The case stems from a three-year-old lawsuit brought against the United States by six Midwestern public power agencies, led by the Indiana Municipal Power Agency. The agencies, which together had floated $4 billion in direct-pay Build America Bonds before 2011, argued that the federal government’s reductions of the 35% direct-pay subsidies – under Office of Management and Budget’s sequestration calculations – violated the American Recovery and Reinvestment Act and represented a breach of contract. The group was seeking the full 35% subsidy on interest payments from 2013 through 2030.

The Court of Federal Claims sided with the U.S. when it ruled that no statutory claim existed because sequestration applied to the payments and that ARRA did not create a contract.

The agencies appealed to the U.S. Court of Appeals for the Federal Circuit, which on Feb. 17 ruled that the BABs subsidies are subject to federal budget sequestration, and that the public power agencies are not eligible for refunds.

The power agencies on July 13 filed a petition asking SCOTUS to take up the case, saying it arises from a “multi-billion-dollar broken promise by the federal government.” The questions presented are whether a payment obligation imposed by Congress can be reduced without congressional repeal by agencies and whether a statutory provision creates a contractual obligation.

For the issuer groups, the stakes are both constitutional and financial, according to its amicus brief.

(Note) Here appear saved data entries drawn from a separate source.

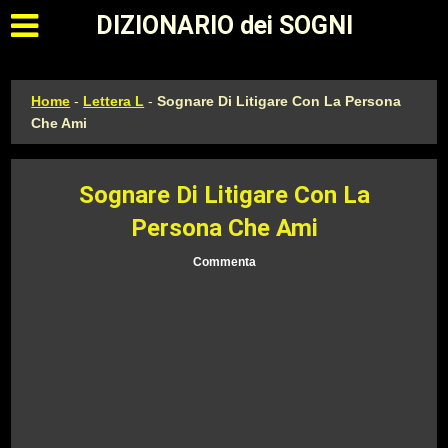
Apri il menu principale
DIZIONARIO dei SOGNI
Home
-
Lettera L
-
Sognare Di Litigare Con La Persona
Che Ami
Sognare Di Litigare Con La
Persona Che Ami
Commenta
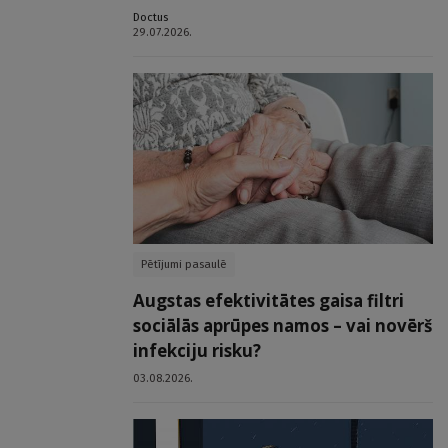
Doctus
29.07.2026.
Pētījumi pasaulē
Augstas efektivitātes gaisa filtri
sociālās aprūpes namos – vai novērš
infekciju risku?
03.08.2026.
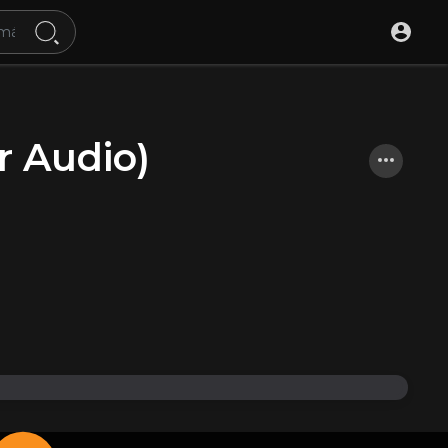
r Audio)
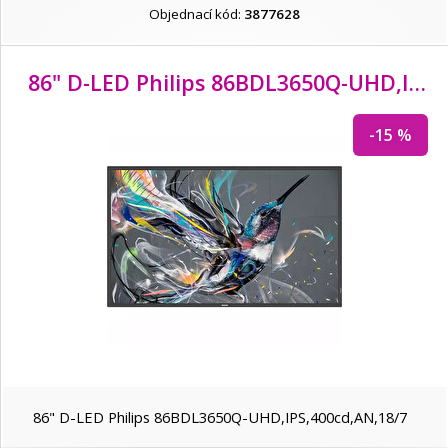
Sony
Objednací kód:
3877628
Valueline
86" D-LED Philips 86BDL3650Q-UHD,
IPS,
ViewSonic
-15 %
VIVAX
Xiaomi
86" D-LED Philips 86BDL3650Q-UHD,IPS,400cd,AN,18/7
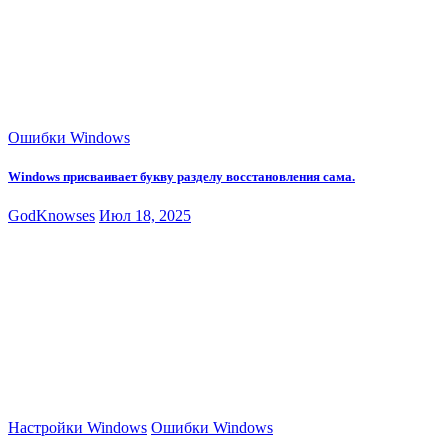
Ошибки Windows
Windows присваивает букву разделу восстановления сама.
GodKnowses
Июл 18, 2025
Настройки Windows
Ошибки Windows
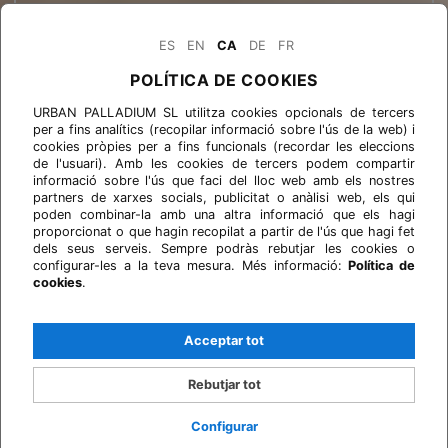
ES
EN
CA
DE
FR
POLÍTICA DE COOKIES
URBAN PALLADIUM SL utilitza cookies opcionals de tercers
per a fins analítics (recopilar informació sobre l'ús de la web) i
cookies pròpies per a fins funcionals (recordar les eleccions
de l'usuari). Amb les cookies de tercers podem compartir
informació sobre l'ús que faci del lloc web amb els nostres
partners de xarxes socials, publicitat o anàlisi web, els qui
poden combinar-la amb una altra informació que els hagi
proporcionat o que hagin recopilat a partir de l'ús que hagi fet
dels seus serveis. Sempre podràs rebutjar les cookies o
configurar-les a la teva mesura. Més informació:
Política de
cookies
.
Acceptar tot
Rebutjar tot
Configurar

“The import of this case extends far beyond the group of public power providers that have sued,” the brief says. “If this court permits the Federal Circuit’s reasoning to stand, it will have adverse long-term implications for state and local governance in the United States.”

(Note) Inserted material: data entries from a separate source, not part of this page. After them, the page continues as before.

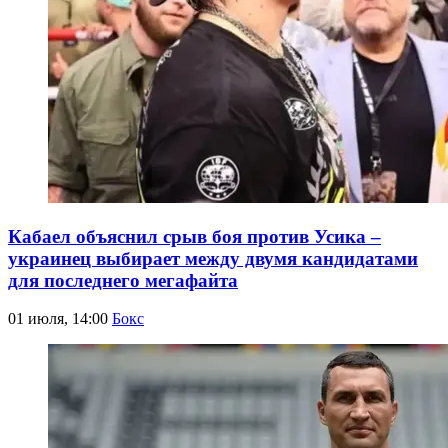
Кабаел объяснил срыв боя против Усика –
украинец выбирает между двумя кандидатами
для последнего мегафайта
01 июля, 14:00
Бокс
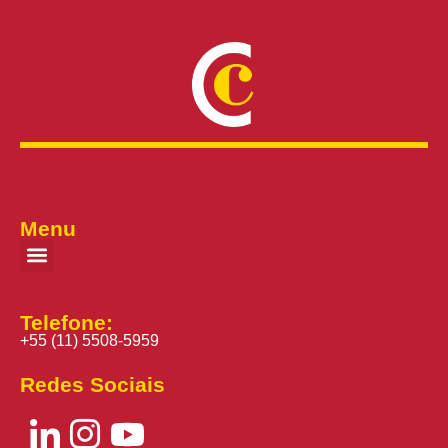
Menu
Telefone:
+55 (11) 5508-5959
Redes Sociais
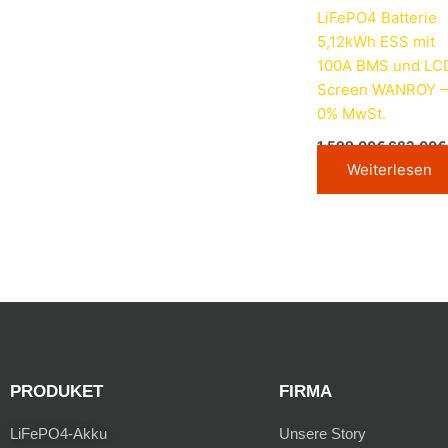
LiFePO4 Batterie
5,12kWh ESS mit
100A BMS und LC
Screen WANROY 
0% MwSt.
1.599,00
€
682,00
€
Weiterlesen
PRODUKET
FIRMA
LiFePO4-Akku
Unsere Story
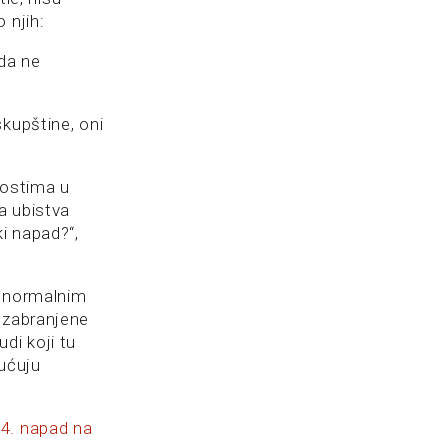
 njih:
 da ne
kupštine, oni
nostima u
a ubistva
ki napad?“,
nenormalnim
a zabranjene
di koji tu
pućuju
4. napad na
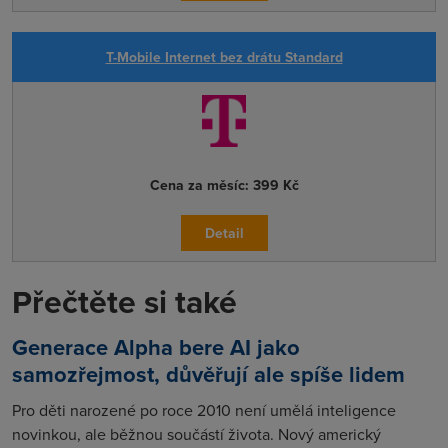
T-Mobile Internet bez drátu Standard
Cena za měsíc:
399 Kč
Detail
Přečtěte si také
Generace Alpha bere AI jako
samozřejmost, důvěřují ale spíše lidem
Pro děti narozené po roce 2010 není umělá inteligence
novinkou, ale běžnou součástí života. Nový americký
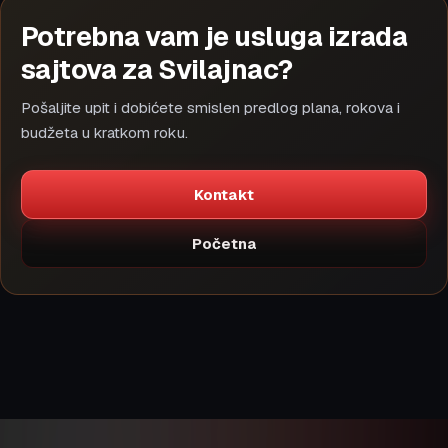
Potrebna vam je usluga izrada
sajtova za Svilajnac?
Pošaljite upit i dobićete smislen predlog plana, rokova i
budžeta u kratkom roku.
Kontakt
Početna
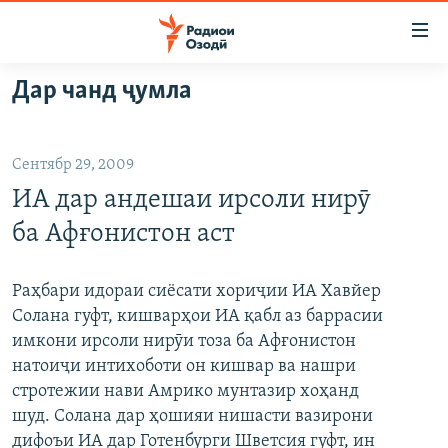
Пайвандҳои
дастрасӣ
Ҷаҳиш
Дар чанд ҷумла
ба
ГӮШАҲО
мояи
ГАПИ ОЗОД
СИЁСАТ
аслӣ
Сентябр 29, 2009
РӮЗГОРИ МУҲОҶИР
Ҷаҳиш
ИҚТИСОД
ИА дар андешаи ирсоли нирӯ
ба
САЛОМ, ХОҲАР
ҶОМЕА
феҳристи
ба Афғонистон аст
ТАҲҚИҚОТ
ҚАЗИЯИ "КРОКУС"
аслӣ
Ҷаҳиш
ҶАНГ ДАР УКРАИНА
ОСИЁИ МАРКАЗӢ
Раҳбари идораи сиёсати хориҷии ИА Хавйер
ба
Солана гуфт, кишварҳои ИА қабл аз баррасии
НАЗАРИ МАРДУМ
ФАРҲАНГ
ҷустор
имкони ирсоли нирӯи тоза ба Афғонистон
ЧАНДРАСОНАӢ
МЕҲМОНИ ОЗОДӢ
БЛОГИСТОН
натоиҷи интихоботи он кишвар ва нашри
стротежии нави Амрико мунтазир хоҳанд
РӮЙХАТҲО
ВАРЗИШ
ОЗОДӢ ОНЛАЙН
ВИДЕО
шуд. Солана дар ҳошияи нишасти вазирони
КИТОБҲОИ ОЗОДӢ
НИГОРИСТОН
дифоъи ИА дар Готенбурги Шветсия гуфт, ин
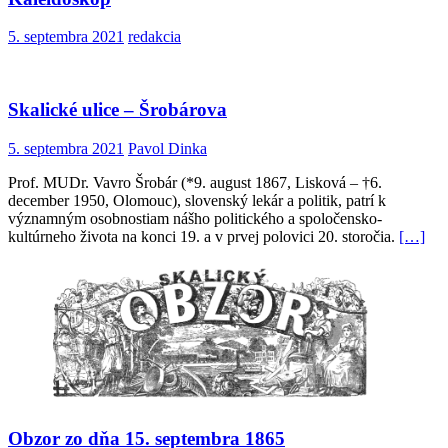
5. septembra 2021
redakcia
Skalické ulice – Šrobárova
5. septembra 2021
Pavol Dinka
Prof. MUDr. Vavro Šrobár (*9. august 1867, Lisková – †6.
december 1950, Olomouc), slovenský lekár a politik, patrí k
významným osobnostiam nášho politického a spoločensko-
kultúrneho života na konci 19. a v prvej polovici 20. storočia.
[…]
Obzor zo dňa 15. septembra 1865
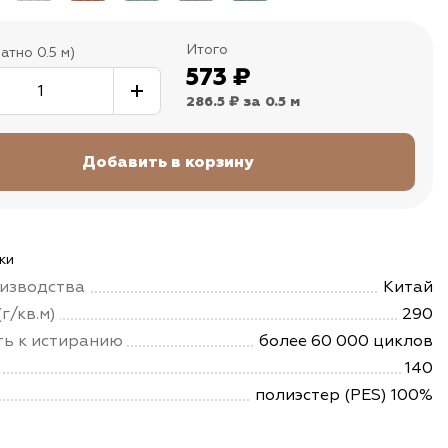
Итого
атно 0.5 м)
573
₽
286.5 ₽
за 0.5 м
ки
изводства
Китай
г/кв.м)
290
ть к истиранию
более 60 000 циклов
140
полиэстер (PES) 100%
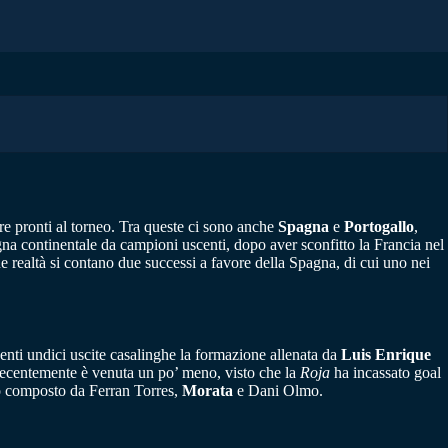
re pronti al torneo. Tra queste ci sono anche
Spagna
e
Portogallo
,
gna continentale da campioni uscenti, dopo aver sconfitto la Francia nel
ue realtà si contano due successi a favore della Spagna, di cui uno nei
 recenti undici uscite casalinghe la formazione allenata da
Luis Enrique
a recentemente è venuta un po’ meno, visto che la
Roja
ha incassato goal
ivo composto da Ferran Torres,
Morata
e Dani Olmo.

Allowing a federal agency like the Internal Revenue Service to interpret generic statutory language “raises constitutional alarm bells,” the issuers argue.

The decision will undermine federal policies and programs that the federal government relies on locals to implement, the issuers said.

“This case is of acute concern not only to the thousands of state and local governmental entities that issued Build America Bonds but to the 40,000 state and local governments in the United States cooperating with the federal government to implement critical programs and deliver essential services.”

The GFOA’s federal liaison Emily Brock notes that SCOTUS opts to review only a small number of the volume of requests it receives.

“That said, GFOA and our fellow Amici have a good feeling about this one due to the variety and expanse of interest here,” Brock said. “Although preemption has been on the docket quite a bit in the last several years, it’s been a while since it’s been in the muni context, so fingers crossed.”